I like getting frequent e-mails from sites I love. It keeps me in tune with what’s going on – be it industry news, current events, or music I like. But, having had a serious case of inbox overflow lately, I’ve switched over to using an RSS reader to keep track of blogs and sites that interest me.

The problem is that not all of my e-mail subscriptions have corresponding RSS feeds.

I’ve been thinking about how to get around that, and I’ve figured out a basic tactic. Here is my [as yet untested] outline.

  1. Set up a blog (using a current e-mail address) that will allow you to post via e-mail message.
  2. Set up a new e-mail account that allows forwarding.
  3. Use that email account to sign up for your preferred e-mail subscriptions.
  4. Once you’ve signed up for the e-mail subscriptions you like, set up automatic e-mail forwarding. The forwarding address should be the one your blog service provides.
  5. Find the RSS feed address for the blog you’ve just created, and drop that into your reader. Boom. Done.

Possible issues:

  1. Copyright. This is re-publishing other people’s content without permission. Do your best to set your blog to private. Even though it’s for personal use, blogs are inherently public.If you’re using a WordPress installation on your own hosting, for example, you could set it so that the posts are hard to find. Set a static home page, and don’t specify a posts page. Remove all links to posts, archives, tags, and search. Find your RSS URL, but don’t leave a link out there.

    WordPress has great SEO – so you could also dig into your theme and remove some of that optimization so that it won’t start popping up in search engines.

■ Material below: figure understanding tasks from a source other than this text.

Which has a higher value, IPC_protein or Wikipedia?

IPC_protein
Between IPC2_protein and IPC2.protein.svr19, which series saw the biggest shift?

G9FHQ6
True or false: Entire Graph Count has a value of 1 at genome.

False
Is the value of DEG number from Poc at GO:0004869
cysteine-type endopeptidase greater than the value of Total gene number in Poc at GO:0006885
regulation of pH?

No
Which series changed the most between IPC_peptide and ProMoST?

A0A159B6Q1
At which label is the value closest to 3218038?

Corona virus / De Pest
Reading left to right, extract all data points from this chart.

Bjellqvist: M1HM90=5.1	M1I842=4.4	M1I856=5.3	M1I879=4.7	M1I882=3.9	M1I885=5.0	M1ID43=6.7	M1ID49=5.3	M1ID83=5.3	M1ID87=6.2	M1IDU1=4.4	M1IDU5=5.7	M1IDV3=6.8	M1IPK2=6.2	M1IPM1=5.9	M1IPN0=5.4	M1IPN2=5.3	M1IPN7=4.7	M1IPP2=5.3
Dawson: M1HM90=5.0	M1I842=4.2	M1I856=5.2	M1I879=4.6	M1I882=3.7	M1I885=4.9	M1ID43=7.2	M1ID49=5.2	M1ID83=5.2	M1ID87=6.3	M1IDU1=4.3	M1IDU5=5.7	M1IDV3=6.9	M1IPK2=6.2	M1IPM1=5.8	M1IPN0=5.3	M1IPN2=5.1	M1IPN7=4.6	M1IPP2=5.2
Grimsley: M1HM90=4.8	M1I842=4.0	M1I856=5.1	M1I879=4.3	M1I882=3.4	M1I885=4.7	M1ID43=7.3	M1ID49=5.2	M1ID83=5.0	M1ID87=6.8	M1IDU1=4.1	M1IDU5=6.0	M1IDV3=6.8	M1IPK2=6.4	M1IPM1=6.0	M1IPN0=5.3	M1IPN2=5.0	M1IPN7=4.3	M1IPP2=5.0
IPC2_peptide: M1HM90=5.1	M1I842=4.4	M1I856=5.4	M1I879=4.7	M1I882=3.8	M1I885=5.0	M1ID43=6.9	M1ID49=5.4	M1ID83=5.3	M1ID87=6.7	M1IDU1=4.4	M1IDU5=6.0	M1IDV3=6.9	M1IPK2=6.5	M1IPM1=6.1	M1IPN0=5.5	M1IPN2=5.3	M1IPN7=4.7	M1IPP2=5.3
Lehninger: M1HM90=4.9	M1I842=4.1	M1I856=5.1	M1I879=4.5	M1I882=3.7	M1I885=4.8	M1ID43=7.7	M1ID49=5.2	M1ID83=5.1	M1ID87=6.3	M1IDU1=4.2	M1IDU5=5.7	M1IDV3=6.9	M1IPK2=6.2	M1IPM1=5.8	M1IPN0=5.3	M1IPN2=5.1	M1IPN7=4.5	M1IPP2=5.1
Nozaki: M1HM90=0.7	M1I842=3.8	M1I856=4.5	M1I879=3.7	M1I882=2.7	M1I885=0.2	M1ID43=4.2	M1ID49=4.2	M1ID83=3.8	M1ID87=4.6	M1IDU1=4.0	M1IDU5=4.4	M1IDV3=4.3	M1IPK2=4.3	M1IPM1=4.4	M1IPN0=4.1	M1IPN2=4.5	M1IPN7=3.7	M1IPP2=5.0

  2. Why set up an e-mail account with forwarding (steps 2 and 4)? It’s a catch-all to keep an eye on spam and control the flow of content on the blog. You could use the e-mail address your blog service provides to sign up for e-mail subscriptions, but this isn’t an address you can use to change settings. You won’t be able to log in and cancel subscriptions.
  3. Keeping the blog private is important, because you’ll occasionally get sensitive e-mail messages with passwords or other account information. If you’re publishing every e-mail message you receive, you may inadvertently post a password reset link on your blog. If you do publish one of these, be sure to delete it!
  4. Don’t use that e-mail address for anything else – especially the registration on your blog. See #3.

All right, that’s all I can think of now – let me know if you try this – and I’ll do the same!